Dataset excerpts:
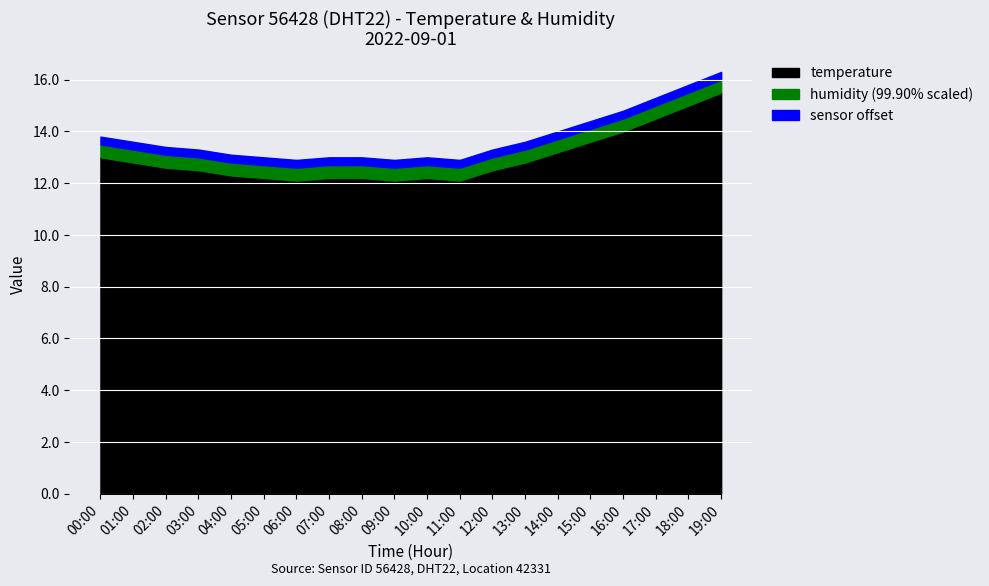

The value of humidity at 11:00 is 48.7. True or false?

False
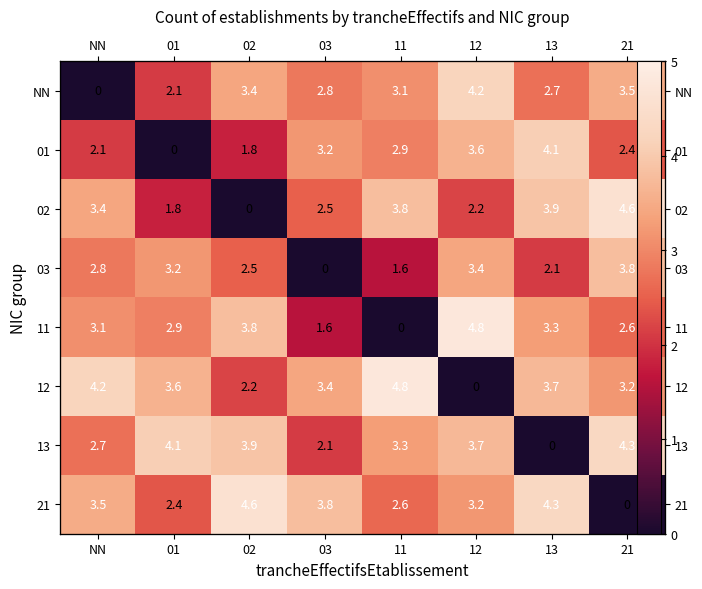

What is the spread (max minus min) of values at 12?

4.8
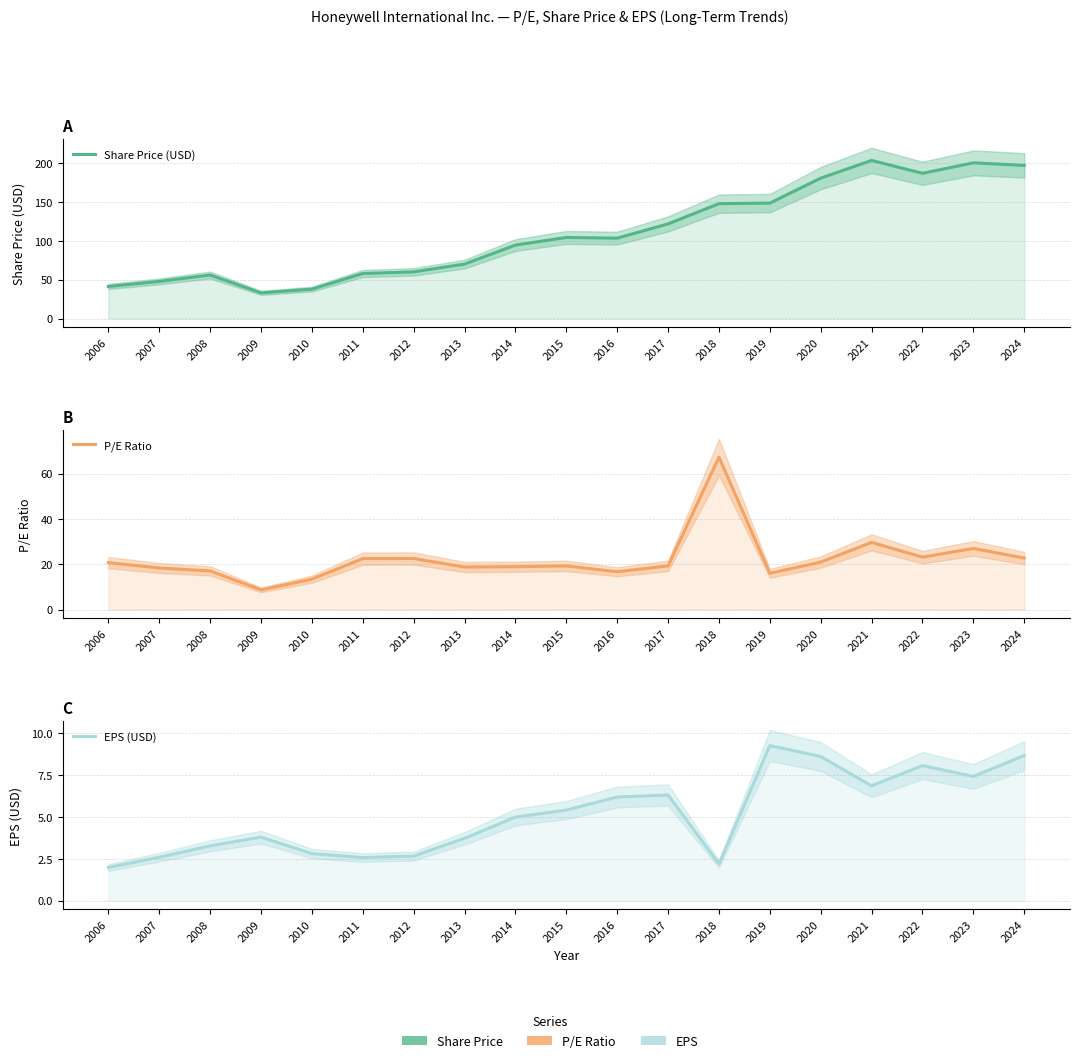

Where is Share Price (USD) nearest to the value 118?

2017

→ **Aim of the exercise**:
Reproduce every line of the records above verbatim, omitting the pictures.

→ **Exercise output**:
The value of humidity at 11:00 is 48.7. True or false?

False

What is the spread (max minus min) of values at 12?

4.8

Where is Share Price (USD) nearest to the value 118?

2017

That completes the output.